I have fond memories of sitting in the dugout an hour before the game laying out the first innings worth of pitches. I loved the fact that our pitchers would show up early to come up with a way to circumvent their lack of ability. There wasn’t a lot of talent on those pitching staffs, but we ended up being pretty darn good because we simply outworked every other team in our league. Its amazing what a 60 MPH “changeup” on the inside corner will do a 15-year-old kid when he’s looking fastball. Realizing that we could suceed at this game through work ethic and intelligence is one of the things that caused me to fall in love with baseball.
That is why Freddy Garcia drives me insane. In the land of pitching IQ, he’s an Oompa Loompa. He doesn’t set up hitters. He doesn’t pitch to their weaknesses. He doesn’t change his gameplan for different hitters.
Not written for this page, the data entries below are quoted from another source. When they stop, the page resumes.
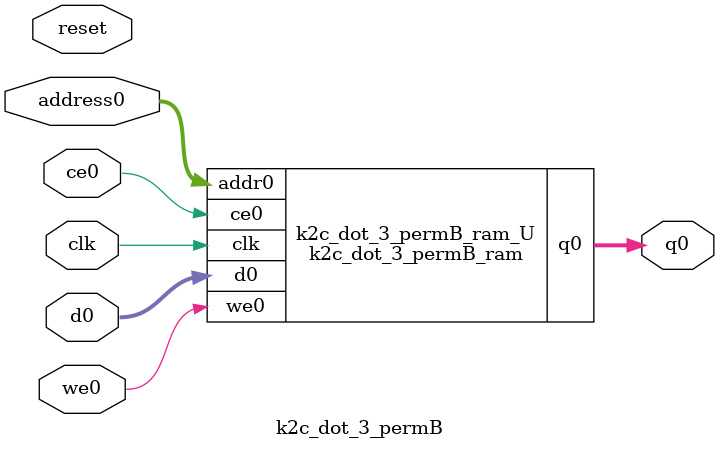
<source format=v>

`timescale 1 ns / 1 ps
module k2c_dot_3_permB_ram (addr0, ce0, d0, we0, q0,  clk);

parameter DWIDTH = 2;
parameter AWIDTH = 3;
parameter MEM_SIZE = 5;

input[AWIDTH-1:0] addr0;
input ce0;
input[DWIDTH-1:0] d0;
input we0;
output reg[DWIDTH-1:0] q0;
input clk;

(* ram_style = "distributed" *)reg [DWIDTH-1:0] ram[0:MEM_SIZE-1];




always @(posedge clk)  
begin 
    if (ce0) 
    begin
        if (we0) 
        begin 
            ram[addr0] <= d0; 
            q0 <= d0;
        end 
        else 
            q0 <= ram[addr0];
    end
end


endmodule


`timescale 1 ns / 1 ps
module k2c_dot_3_permB(
    reset,
    clk,
    address0,
    ce0,
    we0,
    d0,
    q0);

parameter DataWidth = 32'd2;
parameter AddressRange = 32'd5;
parameter AddressWidth = 32'd3;
input reset;
input clk;
input[AddressWidth - 1:0] address0;
input ce0;
input we0;
input[DataWidth - 1:0] d0;
output[DataWidth - 1:0] q0;



k2c_dot_3_permB_ram k2c_dot_3_permB_ram_U(
    .clk( clk ),
    .addr0( address0 ),
    .ce0( ce0 ),
    .we0( we0 ),
    .d0( d0 ),
    .q0( q0 ));

endmodule


</source>
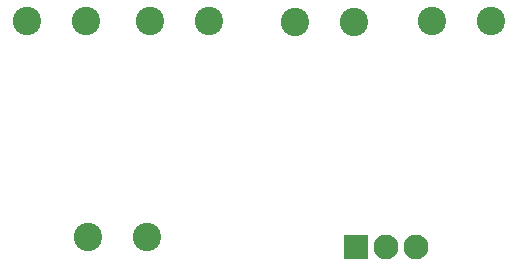
<source format=gts>
G04 Layer: TopSolderMaskLayer*
G04 EasyEDA v6.5.46, 2024-09-12 22:27:14*
G04 Gerber Generator version 0.2*
G04 Scale: 100 percent, Rotated: No, Reflected: No *
G04 Dimensions in millimeters *
G04 leading zeros omitted , absolute positions ,4 integer and 5 decimal *
%FSLAX45Y45*%
%MOMM*%

%AMMACRO1*4,1,8,-1.0211,-1.0508,-1.0508,-1.0208,-1.0508,1.0211,-1.0211,1.0508,1.0208,1.0508,1.0508,1.0211,1.0508,-1.0208,1.0208,-1.0508,-1.0211,-1.0508,0*%
%ADD10C,2.4016*%
%ADD11MACRO1*%
%ADD12C,2.1016*%

%LPD*%
D10*
G01*
X1718500Y7581900D03*
G01*
X2218499Y7581900D03*
G01*
X3471100Y9398000D03*
G01*
X3971099Y9398000D03*
G01*
X4626800Y9410700D03*
G01*
X5126799Y9410700D03*
G01*
X1197800Y9410700D03*
G01*
X1697799Y9410700D03*
G01*
X2239200Y9410700D03*
G01*
X2739199Y9410700D03*
D11*
G01*
X3987800Y7493000D03*
D12*
G01*
X4241800Y7493000D03*
G01*
X4495800Y7493000D03*
M02*

</source>
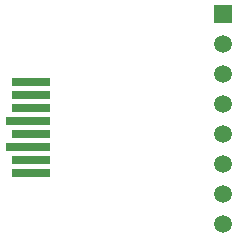
<source format=gbs>
G04 DipTrace 3.0.0.2*
G04 microsd-Adapter.gbs*
%MOIN*%
G04 #@! TF.FileFunction,Soldermask,Bot*
G04 #@! TF.Part,Single*
%ADD15R,0.147638X0.031496*%
%ADD16R,0.127953X0.031496*%
%ADD17R,0.059055X0.059055*%
%ADD18C,0.059055*%
%FSLAX26Y26*%
G04*
G70*
G90*
G75*
G01*
G04 BotMask*
%LPD*%
D15*
X488858Y803355D3*
D16*
X498701Y760047D3*
D15*
X488858Y716740D3*
D16*
X498701Y673433D3*
Y630126D3*
Y846662D3*
Y889969D3*
Y933276D3*
D17*
X1139440Y1158701D3*
D18*
Y1058701D3*
Y958701D3*
Y858701D3*
Y758701D3*
Y658701D3*
Y558701D3*
Y458701D3*
M02*

</source>
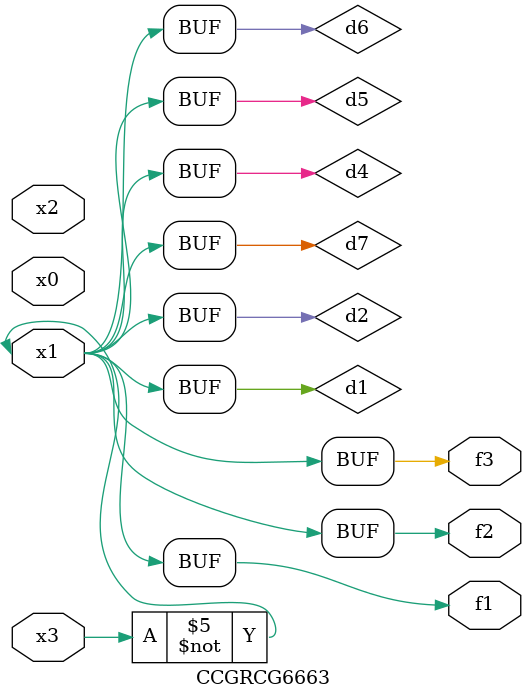
<source format=v>
module CCGRCG6663(
	input x0, x1, x2, x3,
	output f1, f2, f3
);

	wire d1, d2, d3, d4, d5, d6, d7;

	not (d1, x3);
	buf (d2, x1);
	xnor (d3, d1, d2);
	nor (d4, d1);
	buf (d5, d1, d2);
	buf (d6, d4, d5);
	nand (d7, d4);
	assign f1 = d6;
	assign f2 = d7;
	assign f3 = d6;
endmodule

</source>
He’s the starting pitching equivalent of a professional wrestler. He’s going to flex for a while, strut around the ring, and then try to beat the snot out of you with brute strength. Unfortunately for Garcia, baseball is not a game decided by who has the most testosterone. More often than not, the game is won upstairs. I’m not even sure if Garcia’s house has stairs.
What an ugly game that was. Long, cold, and painful. From a fan’s perspective, Garcia seems to self-destruct so completely it’s difficult to believe. Fans are starting to boo him now, and there were a bunch of fans behind me who carped about him for innings after he left — standard stuff, he’s overpaid, see below, but also that he needs to go to the minors to work things out… which may be something to watch, now that I think about it — the Mariners have a long history of abusing the DL and rehab assignments when they need to make someone disappear and in this case, possibly collect juicy insurance money.
Overheard at Safeco: “Yeah, I never liked Friends after I found out how much they make an episode. And Freddy’s getting six million this year… when did our priorities get so out-of-whack?”
Crack of the Night: After the Mariners gave up 10 runs, the PA dude came on somewhat sheepishly and said
“Fans, step into to the Mariner time machine…” to intro a dumb video segment.
Jill: “Are you going to take us back to the top of the second, when we were winning?”